The quick and sweetness of the air
at times wherever you are now
(because the idea as we would
if not stay) is undebatable
even by you, saying into the night
(at least be locatable)
it's still you out there
in there

The scene

I didn't imagine it so much like the video: the dramatic stuff in slow motion,
boring parts where you fast forward, the stupid obvious music but you cry anyway.
Watching this come apart mid air like a marriage in a country song
as zombie movies have accustomed us. Close up shots, back story and nice composition that tells you someone is about to get his throat torn out. In our quiet neighborhoods
we can see people crucified on camera, wondering idly if they argued with their kids
or had a secret romance, or liked to tell stories. I wondered how it would feel 
when the power ran out, or the momentum, or luck or whatever, would feel conditional future as not likely, no bug-out plan, grain mill, ammo storage, embarrassment for those in charge, prayer. I didn't imagine it like the video:
the London fire, slowly spreading out of Pudding Lane, no water mains, no fire trucks,
just a few raggedy bucket brigades snaking from the Thames, two weeks lighting up the city, except this time everybody just sits there and burns. 

Thomas Morton

Image

In his last years
back in Devon, good ale at the local, wrists iron scarred,
a shuffling curiosity laughed at by the young, peering at the morris dancers.
Beaten, yeah.
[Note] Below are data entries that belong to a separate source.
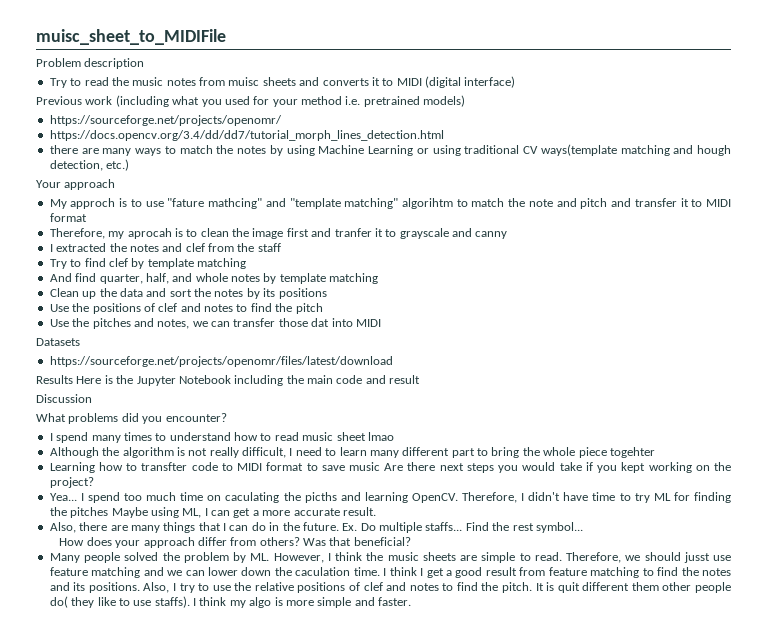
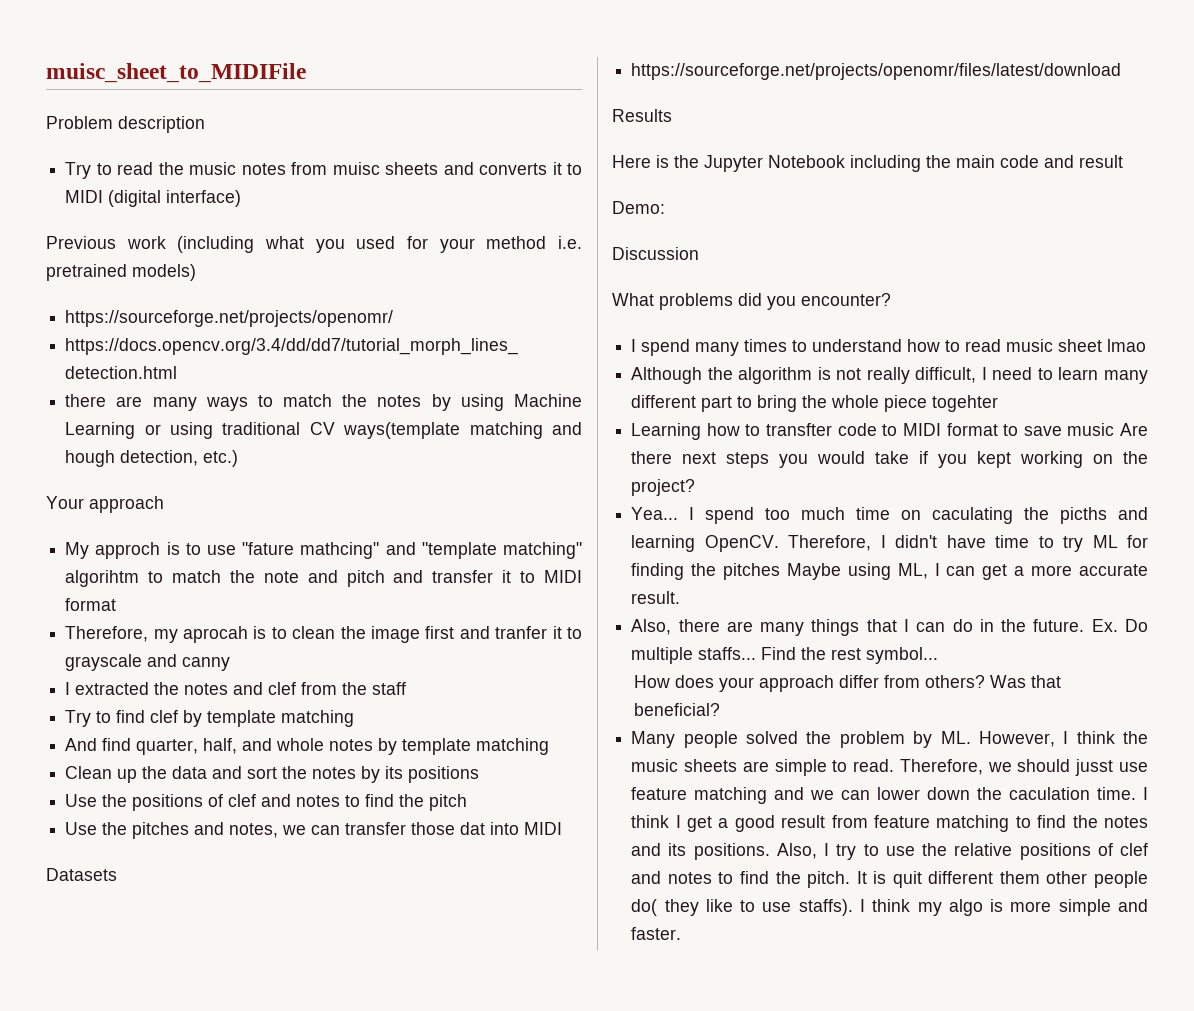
(73, 379) none -> (672, 115) //
(421, 379) none -> [612,201,665,214] // Demo:

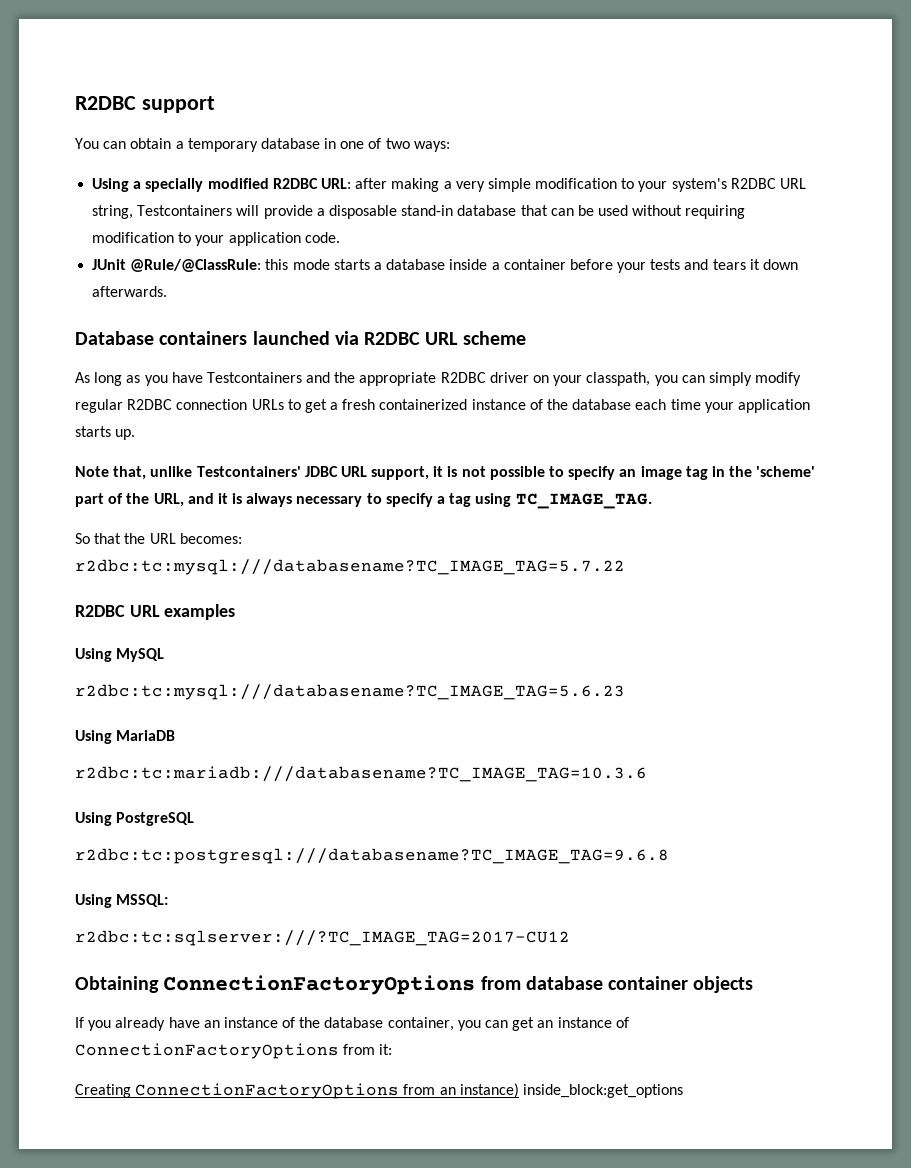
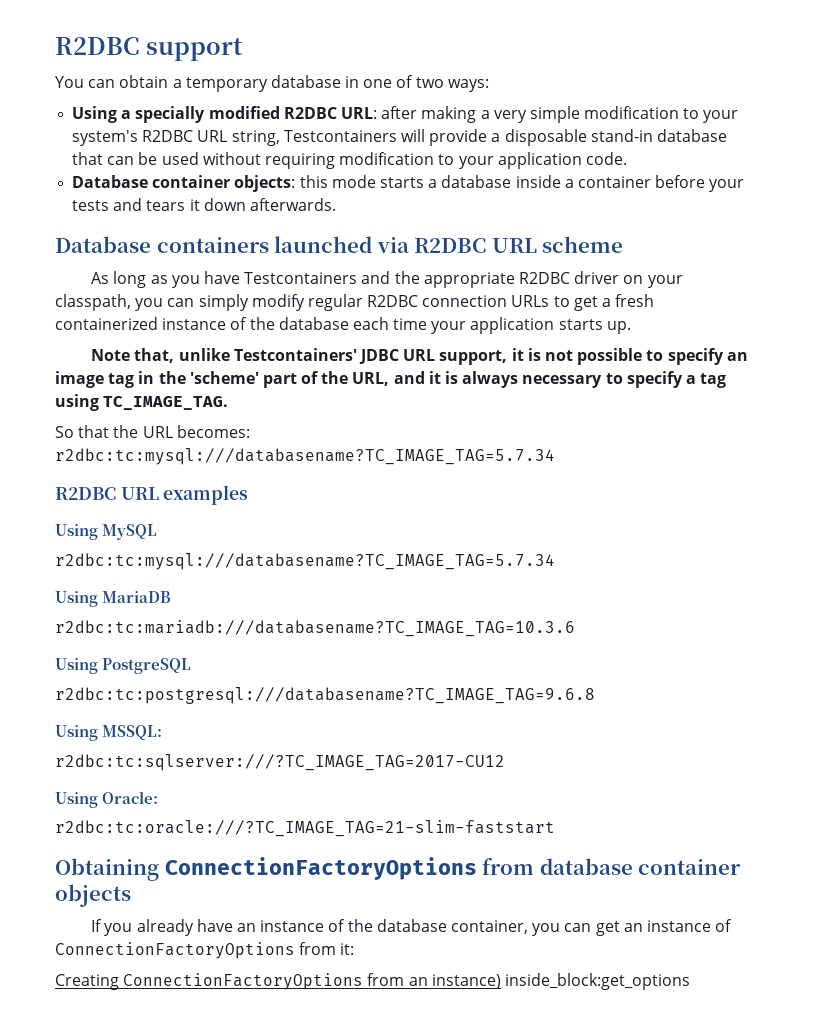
[92,259,262,272] JUnit @Rule/@ClassRule: -> [72,175,296,192] Database container objects:
[75,559,625,575] r2dbc:tc:mysql:///databasename?TC_IMAGE_TAG=5.7.22 -> [55,448,555,465] r2dbc:tc:mysql:///databasename?TC_IMAGE_TAG=5.7.34
[75,684,625,700] r2dbc:tc:mysql:///databasename?TC_IMAGE_TAG=5.6.23 -> [55,553,555,570] r2dbc:tc:mysql:///databasename?TC_IMAGE_TAG=5.7.34
(570, 938) none -> [55,791,159,808] [55,820,555,837] // Using Oracle: // r2dbc:tc:oracle:///?TC_IMAGE_TAG=21-slim-faststart

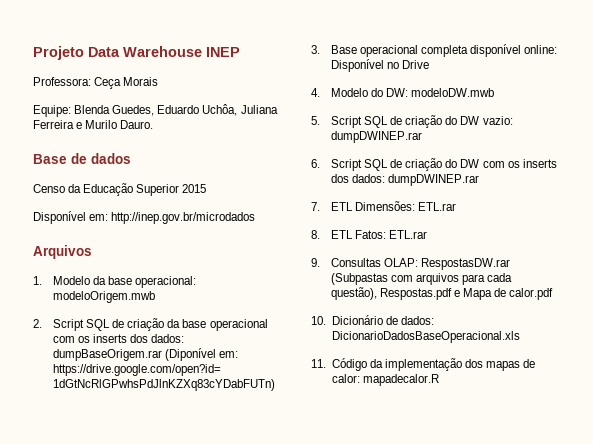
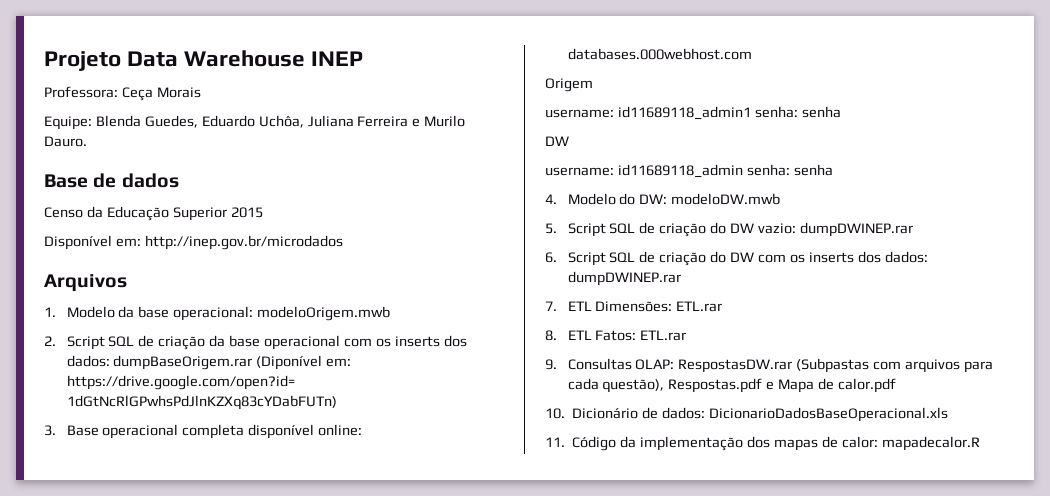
[330,59,430,72] Disponível no Drive -> [567,48,752,60] [545,78,593,92] [545,106,841,120] [545,136,569,146] [545,164,833,178] databases.000webhost.com // Origem // username: id11689118_admin1 senha: senha // DW // username: id11689118_admin senha: senha

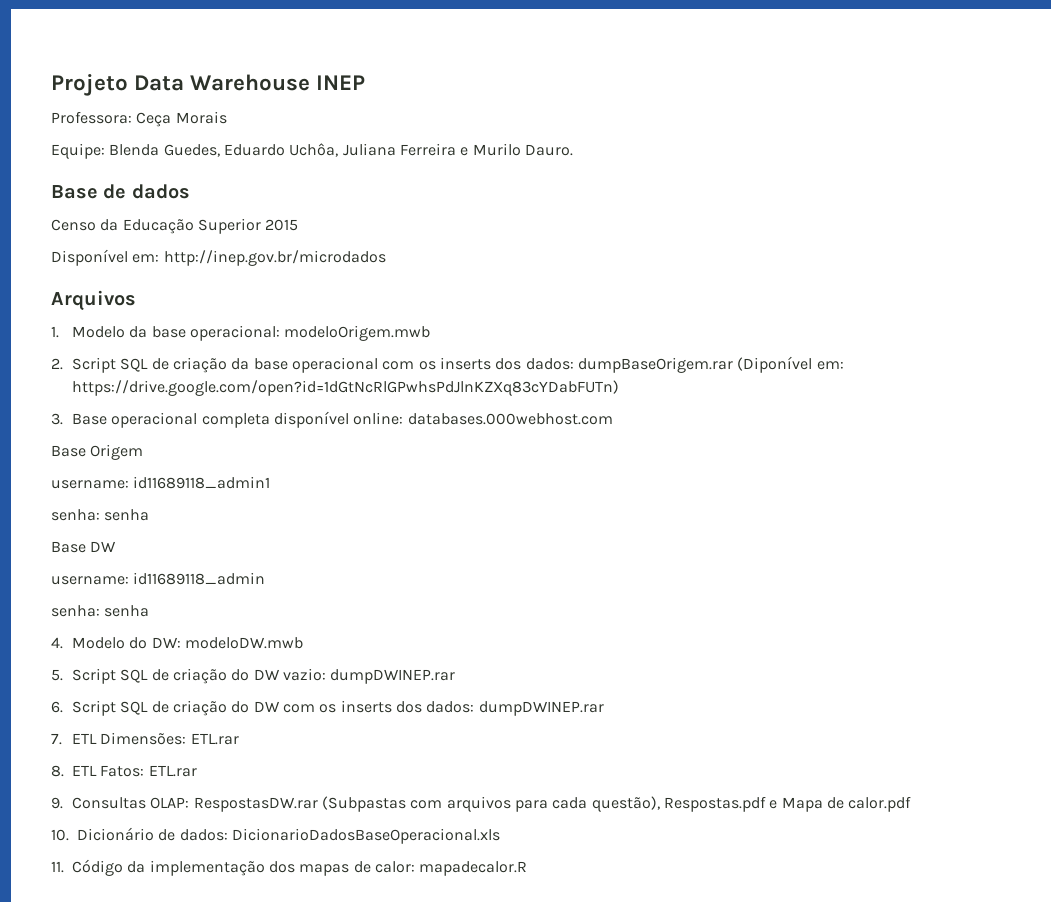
(752, 54) none -> [51,445,86,457] Base
[754,106,841,118] senha: senha // -> [51,509,150,521] [51,541,86,553] // senha: senha // Base
(743, 171) none -> (266, 578) //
Bewildered maybe still by the rancor of the saints
maybe a bullock's heart strung above his door bristling with pins
gift of an old family friend. The moor's foggy greens and greys suit him now,
shades that bored him so much once that he flung himself over the edge of the world
and found such beauty that once seen, could not stay. He was naive, yeah, 
dreaming of a better world as his neighbors killed people with dogs, 
"that twine in fine meanders through the meads, making so sweet
a murmuring noise to hear as would even lull the senses with delight a sleepe."
And the Mattapoiset girl, and that rogue puritan like him, hair flying
round the maypole. On odd clear nights when here the sky goes lavender 
he dreams of Merry Mount, that world now a dream world again.